When entering into a commercial lease, it's important to look very carefully at all of the small print to determine whether the contract is perfectly fit for your requirements. Many people are so keen to get on with the work and secure the space in the first place that they often gloss through some of these details and sign on the dotted line. What are some of the areas you should look at in particular that can often prove to be a problem down the road?
Reasonable Rent Conditions
The owner of the property is, of course, in business to make money. They will often draw up the lease to make sure that they are favoured and might want to introduce a clause that escalates the cost of the rent in the future. It's essential to look at this carefully and figure out whether this fits in with your long-term plan. Do they tie a rent escalation to the cost of living index, or is it subject to a fixed percentage? Make sure that you err on the side of caution here and only agree to a contractual rent increase if it is within your budget.
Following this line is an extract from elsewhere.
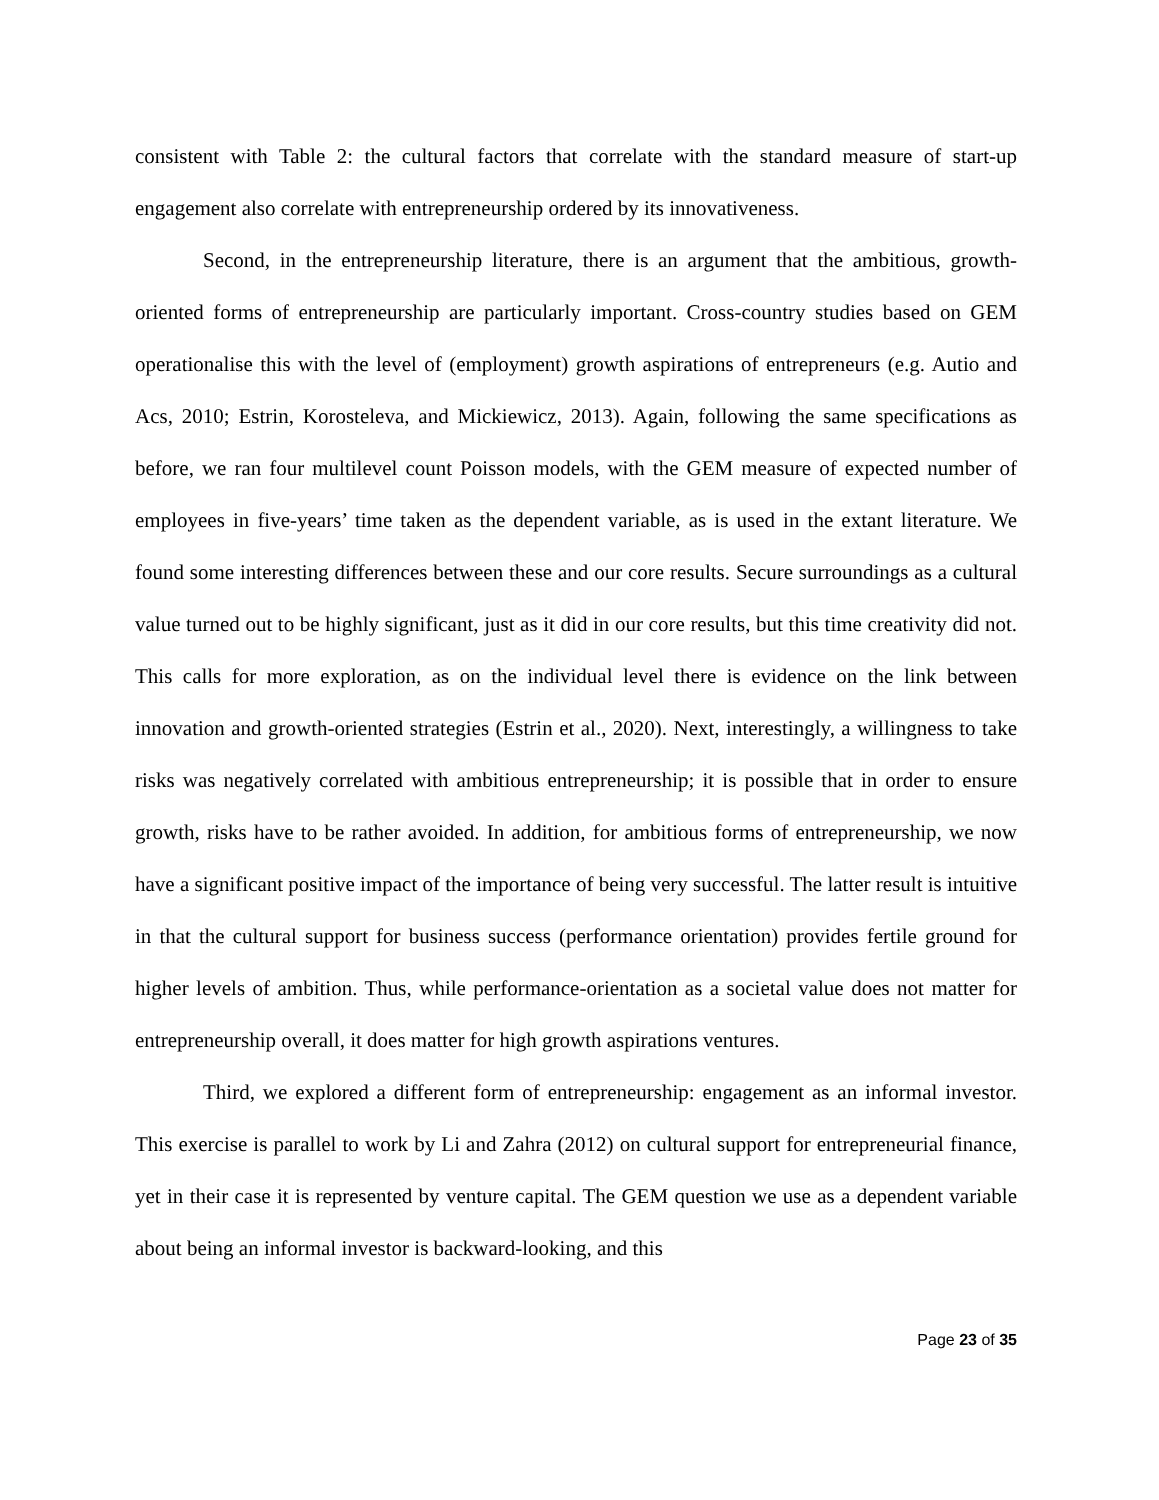consistent with Table 2: the cultural factors that correlate with the standard measure of start-up engagement also correlate with entrepreneurship ordered by its innovativeness.
Second, in the entrepreneurship literature, there is an argument that the ambitious, growth-oriented forms of entrepreneurship are particularly important. Cross-country studies based on GEM operationalise this with the level of (employment) growth aspirations of entrepreneurs (e.g. Autio and Acs, 2010; Estrin, Korosteleva, and Mickiewicz, 2013). Again, following the same specifications as before, we ran four multilevel count Poisson models, with the GEM measure of expected number of employees in five-years’ time taken as the dependent variable, as is used in the extant literature. We found some interesting differences between these and our core results. Secure surroundings as a cultural value turned out to be highly significant, just as it did in our core results, but this time creativity did not. This calls for more exploration, as on the individual level there is evidence on the link between innovation and growth-oriented strategies (Estrin et al., 2020). Next, interestingly, a willingness to take risks was negatively correlated with ambitious entrepreneurship; it is possible that in order to ensure growth, risks have to be rather avoided. In addition, for ambitious forms of entrepreneurship, we now have a significant positive impact of the importance of being very successful. The latter result is intuitive in that the cultural support for business success (performance orientation) provides fertile ground for higher levels of ambition. Thus, while performance-orientation as a societal value does not matter for entrepreneurship overall, it does matter for high growth aspirations ventures.
Third, we explored a different form of entrepreneurship: engagement as an informal investor. This exercise is parallel to work by Li and Zahra (2012) on cultural support for entrepreneurial finance, yet in their case it is represented by venture capital. The GEM question we use as a dependent variable about being an informal investor is backward-looking, and this
Page 23 of 35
Pre-Existing Maintenance Issues
Next, determine who is responsible for repairs or maintenance. The landlord should set this out unequivocally, and you want to be sure of your ground in the event of an unforeseen issue. Indeed, they may ask you to inspect the premises before you take possession, but what happens if it is subject to an undiscovered environmental issue of some kind? Was this condition in place at the time that you took delivery or not, and how is this covered within the maintenance clause?
Mergers or Acquisitions
In the future, you may find it advantageous to sell your business to a third party or to bring in a partner that has equal ownership. How is this covered in the lease? Are you allowed to assign the contract to another entity or not? Often, this would be against the rules in an attempt to prevent you from sub-leasing or bringing in an entirely different tenant together. In this case, you may need to add or modify the clause to make sure that you include any potential merger or other favourable business agreement.
These are just some of the areas where problems can arise and where you need to be somewhat cautious. Make sure that you bring in a commercial lawyer to have a look at your lease before you sign it, and they may be able to warn you of any stumbling blocks.